■ **What to work on**
Write out each of the lines below word for word, leaving out nothing.

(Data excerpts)

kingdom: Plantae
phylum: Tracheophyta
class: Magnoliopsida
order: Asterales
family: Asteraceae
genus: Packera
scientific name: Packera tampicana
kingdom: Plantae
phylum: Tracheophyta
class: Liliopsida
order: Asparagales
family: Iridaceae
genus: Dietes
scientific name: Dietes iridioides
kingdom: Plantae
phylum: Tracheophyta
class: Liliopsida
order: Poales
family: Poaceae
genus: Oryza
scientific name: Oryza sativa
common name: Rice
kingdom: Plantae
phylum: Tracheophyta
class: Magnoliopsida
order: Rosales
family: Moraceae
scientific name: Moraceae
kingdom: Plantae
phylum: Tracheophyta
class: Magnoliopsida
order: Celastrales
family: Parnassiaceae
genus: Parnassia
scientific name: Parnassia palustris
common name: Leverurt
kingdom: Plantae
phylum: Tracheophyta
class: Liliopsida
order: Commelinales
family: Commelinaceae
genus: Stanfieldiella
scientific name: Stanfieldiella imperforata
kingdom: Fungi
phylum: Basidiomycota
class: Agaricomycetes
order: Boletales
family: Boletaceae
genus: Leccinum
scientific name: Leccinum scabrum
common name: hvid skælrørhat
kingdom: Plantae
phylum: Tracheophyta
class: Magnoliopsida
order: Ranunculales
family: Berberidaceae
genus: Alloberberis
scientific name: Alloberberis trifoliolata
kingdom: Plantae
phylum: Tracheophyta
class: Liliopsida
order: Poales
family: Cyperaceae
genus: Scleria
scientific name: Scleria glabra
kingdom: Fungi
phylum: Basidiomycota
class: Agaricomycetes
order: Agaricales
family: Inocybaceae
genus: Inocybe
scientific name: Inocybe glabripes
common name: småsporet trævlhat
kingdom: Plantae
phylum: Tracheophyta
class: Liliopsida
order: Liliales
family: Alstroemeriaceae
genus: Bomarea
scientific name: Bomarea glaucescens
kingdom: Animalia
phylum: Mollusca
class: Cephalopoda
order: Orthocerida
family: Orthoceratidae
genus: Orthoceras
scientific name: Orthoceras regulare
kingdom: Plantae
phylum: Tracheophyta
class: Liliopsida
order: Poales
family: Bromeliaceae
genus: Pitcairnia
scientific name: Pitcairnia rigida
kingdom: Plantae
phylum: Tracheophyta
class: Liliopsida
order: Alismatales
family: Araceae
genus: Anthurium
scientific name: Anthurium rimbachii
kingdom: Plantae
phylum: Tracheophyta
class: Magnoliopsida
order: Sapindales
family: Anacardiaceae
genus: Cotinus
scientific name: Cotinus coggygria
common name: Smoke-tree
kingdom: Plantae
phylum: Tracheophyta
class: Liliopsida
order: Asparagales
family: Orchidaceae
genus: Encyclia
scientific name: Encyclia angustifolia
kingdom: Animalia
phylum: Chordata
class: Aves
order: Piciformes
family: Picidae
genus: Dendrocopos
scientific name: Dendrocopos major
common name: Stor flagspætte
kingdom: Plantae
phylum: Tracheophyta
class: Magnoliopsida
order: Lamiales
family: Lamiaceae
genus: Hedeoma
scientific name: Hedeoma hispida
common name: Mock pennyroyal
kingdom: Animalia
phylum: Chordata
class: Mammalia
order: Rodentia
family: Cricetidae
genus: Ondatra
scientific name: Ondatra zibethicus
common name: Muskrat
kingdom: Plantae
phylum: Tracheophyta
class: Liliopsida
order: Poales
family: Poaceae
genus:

■ **Answer to the exercise**
kingdom: Plantae
phylum: Tracheophyta
class: Magnoliopsida
order: Asterales
family: Asteraceae
genus: Packera
scientific name: Packera tampicana
kingdom: Plantae
phylum: Tracheophyta
class: Liliopsida
order: Asparagales
family: Iridaceae
genus: Dietes
scientific name: Dietes iridioides
kingdom: Plantae
phylum: Tracheophyta
class: Liliopsida
order: Poales
family: Poaceae
genus: Oryza
scientific name: Oryza sativa
common name: Rice
kingdom: Plantae
phylum: Tracheophyta
class: Magnoliopsida
order: Rosales
family: Moraceae
scientific name: Moraceae
kingdom: Plantae
phylum: Tracheophyta
class: Magnoliopsida
order: Celastrales
family: Parnassiaceae
genus: Parnassia
scientific name: Parnassia palustris
common name: Leverurt
kingdom: Plantae
phylum: Tracheophyta
class: Liliopsida
order: Commelinales
family: Commelinaceae
genus: Stanfieldiella
scientific name: Stanfieldiella imperforata
kingdom: Fungi
phylum: Basidiomycota
class: Agaricomycetes
order: Boletales
family: Boletaceae
genus: Leccinum
scientific name: Leccinum scabrum
common name: hvid skælrørhat
kingdom: Plantae
phylum: Tracheophyta
class: Magnoliopsida
order: Ranunculales
family: Berberidaceae
genus: Alloberberis
scientific name: Alloberberis trifoliolata
kingdom: Plantae
phylum: Tracheophyta
class: Liliopsida
order: Poales
family: Cyperaceae
genus: Scleria
scientific name: Scleria glabra
kingdom: Fungi
phylum: Basidiomycota
class: Agaricomycetes
order: Agaricales
family: Inocybaceae
genus: Inocybe
scientific name: Inocybe glabripes
common name: småsporet trævlhat
kingdom: Plantae
phylum: Tracheophyta
class: Liliopsida
order: Liliales
family: Alstroemeriaceae
genus: Bomarea
scientific name: Bomarea glaucescens
kingdom: Animalia
phylum: Mollusca
class: Cephalopoda
order: Orthocerida
family: Orthoceratidae
genus: Orthoceras
scientific name: Orthoceras regulare
kingdom: Plantae
phylum: Tracheophyta
class: Liliopsida
order: Poales
family: Bromeliaceae
genus: Pitcairnia
scientific name: Pitcairnia rigida
kingdom: Plantae
phylum: Tracheophyta
class: Liliopsida
order: Alismatales
family: Araceae
genus: Anthurium
scientific name: Anthurium rimbachii
kingdom: Plantae
phylum: Tracheophyta
class: Magnoliopsida
order: Sapindales
family: Anacardiaceae
genus: Cotinus
scientific name: Cotinus coggygria
common name: Smoke-tree
kingdom: Plantae
phylum: Tracheophyta
class: Liliopsida
order: Asparagales
family: Orchidaceae
genus: Encyclia
scientific name: Encyclia angustifolia
kingdom: Animalia
phylum: Chordata
class: Aves
order: Piciformes
family: Picidae
genus: Dendrocopos
scientific name: Dendrocopos major
common name: Stor flagspætte
kingdom: Plantae
phylum: Tracheophyta
class: Magnoliopsida
order: Lamiales
family: Lamiaceae
genus: Hedeoma
scientific name: Hedeoma hispida
common name: Mock pennyroyal
kingdom: Animalia
phylum: Chordata
class: Mammalia
order: Rodentia
family: Cricetidae
genus: Ondatra
scientific name: Ondatra zibethicus
common name: Muskrat
kingdom: Plantae
phylum: Tracheophyta
class: Liliopsida
order: Poales
family: Poaceae
genus:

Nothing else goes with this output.